Domestic violence undermines readiness
By Capt. Tracy Markle, ADAPT Program manager
/ Published October 27, 2006
CANNON AIR FORCE BASE, N.M. -- October is Domestic Violence Awareness month. There are displays promoting domestic violence prevention located through out the base.
As one walks into the Medical Clinic, pictures hang in the atrium that were drawn by our children at the Child Development Center, depicting the prevention of domestic violence. One drawing stands out; it is a heart with the message, "Never hit, just hug." The statements may be simple but the messages are powerful.
Domestic violence destroys the very core of what families are supposed to represent. "Domestic violence is a crime that ruins families, weakens communities and undermines military readiness," said Dr. David Chu, Under Secretary of Defense for Personnel and Readiness.

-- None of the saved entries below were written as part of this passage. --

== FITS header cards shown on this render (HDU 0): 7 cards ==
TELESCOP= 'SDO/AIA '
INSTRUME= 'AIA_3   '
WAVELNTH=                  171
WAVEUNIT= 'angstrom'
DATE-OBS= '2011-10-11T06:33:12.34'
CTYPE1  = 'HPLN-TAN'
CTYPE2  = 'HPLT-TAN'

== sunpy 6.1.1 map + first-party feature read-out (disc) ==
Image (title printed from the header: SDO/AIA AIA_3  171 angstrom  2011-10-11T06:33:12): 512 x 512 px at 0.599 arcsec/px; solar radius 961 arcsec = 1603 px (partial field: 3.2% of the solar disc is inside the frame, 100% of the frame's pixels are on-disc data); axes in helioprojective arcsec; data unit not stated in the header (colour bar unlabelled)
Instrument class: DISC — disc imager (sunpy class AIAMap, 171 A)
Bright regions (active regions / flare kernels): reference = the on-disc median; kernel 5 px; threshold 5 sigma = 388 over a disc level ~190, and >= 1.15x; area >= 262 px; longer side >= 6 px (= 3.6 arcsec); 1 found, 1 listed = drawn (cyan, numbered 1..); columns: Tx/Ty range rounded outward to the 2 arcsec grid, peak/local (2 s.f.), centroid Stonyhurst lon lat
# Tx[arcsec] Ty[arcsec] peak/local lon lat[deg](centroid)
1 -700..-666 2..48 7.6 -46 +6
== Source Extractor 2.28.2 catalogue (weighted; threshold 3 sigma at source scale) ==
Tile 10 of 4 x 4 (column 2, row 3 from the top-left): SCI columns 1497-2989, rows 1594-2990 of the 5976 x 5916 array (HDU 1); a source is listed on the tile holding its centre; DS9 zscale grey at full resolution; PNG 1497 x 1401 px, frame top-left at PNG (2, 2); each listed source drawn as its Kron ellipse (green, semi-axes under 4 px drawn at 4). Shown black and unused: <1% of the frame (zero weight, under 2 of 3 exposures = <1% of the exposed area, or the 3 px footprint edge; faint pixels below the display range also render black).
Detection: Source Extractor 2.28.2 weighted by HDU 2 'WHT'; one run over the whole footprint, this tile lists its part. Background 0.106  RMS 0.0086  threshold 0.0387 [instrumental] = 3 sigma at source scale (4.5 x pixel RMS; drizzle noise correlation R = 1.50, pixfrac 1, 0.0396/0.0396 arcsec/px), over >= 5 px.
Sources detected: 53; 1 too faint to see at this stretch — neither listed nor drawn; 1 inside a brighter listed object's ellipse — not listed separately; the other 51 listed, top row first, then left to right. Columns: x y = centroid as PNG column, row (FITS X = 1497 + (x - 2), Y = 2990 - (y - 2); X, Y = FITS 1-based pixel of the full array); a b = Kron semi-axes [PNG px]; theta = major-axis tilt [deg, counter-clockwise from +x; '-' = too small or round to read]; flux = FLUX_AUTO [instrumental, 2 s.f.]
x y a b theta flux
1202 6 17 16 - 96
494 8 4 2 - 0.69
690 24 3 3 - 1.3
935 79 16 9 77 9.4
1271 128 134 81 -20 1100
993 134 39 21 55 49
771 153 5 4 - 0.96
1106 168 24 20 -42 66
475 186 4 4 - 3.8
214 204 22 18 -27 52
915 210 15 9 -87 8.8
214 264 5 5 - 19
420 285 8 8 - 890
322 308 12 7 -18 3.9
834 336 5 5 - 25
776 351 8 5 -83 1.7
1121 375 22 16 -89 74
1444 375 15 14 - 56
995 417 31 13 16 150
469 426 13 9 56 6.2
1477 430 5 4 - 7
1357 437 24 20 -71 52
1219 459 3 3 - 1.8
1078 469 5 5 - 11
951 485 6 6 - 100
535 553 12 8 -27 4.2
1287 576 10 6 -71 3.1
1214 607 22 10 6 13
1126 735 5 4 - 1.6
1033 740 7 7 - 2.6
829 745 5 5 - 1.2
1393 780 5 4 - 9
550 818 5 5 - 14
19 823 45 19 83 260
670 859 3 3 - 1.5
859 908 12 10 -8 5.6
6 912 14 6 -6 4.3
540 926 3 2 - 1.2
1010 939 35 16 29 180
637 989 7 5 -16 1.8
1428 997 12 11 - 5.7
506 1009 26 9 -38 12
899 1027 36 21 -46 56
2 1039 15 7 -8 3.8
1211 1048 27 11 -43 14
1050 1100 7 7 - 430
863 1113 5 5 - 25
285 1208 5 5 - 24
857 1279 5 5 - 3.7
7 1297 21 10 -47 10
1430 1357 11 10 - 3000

Domestic violence presents in many forms: physical, emotional and sexual maltreatment. The Department of Defense defines physical maltreatment as using physical force against another person that results in some form of injury. Emotional abuse is defined as using words or body language to demean, degrade, establish power and dominate, to promote weakness and submission in the partner, and to destroy the emotional health of the partner. Sexual abuse is forcing an unwilling partner into sexual acts.
Domestic violence extends across gender, socioeconomic status, race, religion, culture and sexual orientation. The epidemic of domestic violence is an equal opportunity offender. Though more women report domestic violence than men, men are not immune to this epidemic. Men are, however, less likely to identify and come forward to report domestic violence. A family is less likely to report domestic violence the higher the rank, income and status. Culture is an additional factor for not reporting domestic violence. If we are to create a culture intolerant of domestic violence, it must not be tolerated within the constructs of our families.
To create a cohesive and healthy family unit, partners must be equal. When equality, respect, boundaries and value for each other exists, maltreatment will decline dramatically.
Our world is plagued with violence and we face stresses and challenges daily. Our safe haven, our support, our warmth and replenishment should come from within our family. Our family and home should be the representation of comfort and happiness. Our family should be our greatest source of support when life has been too challenging. Domestic violence weakens the safety and security of families, as well as undermines mission readiness.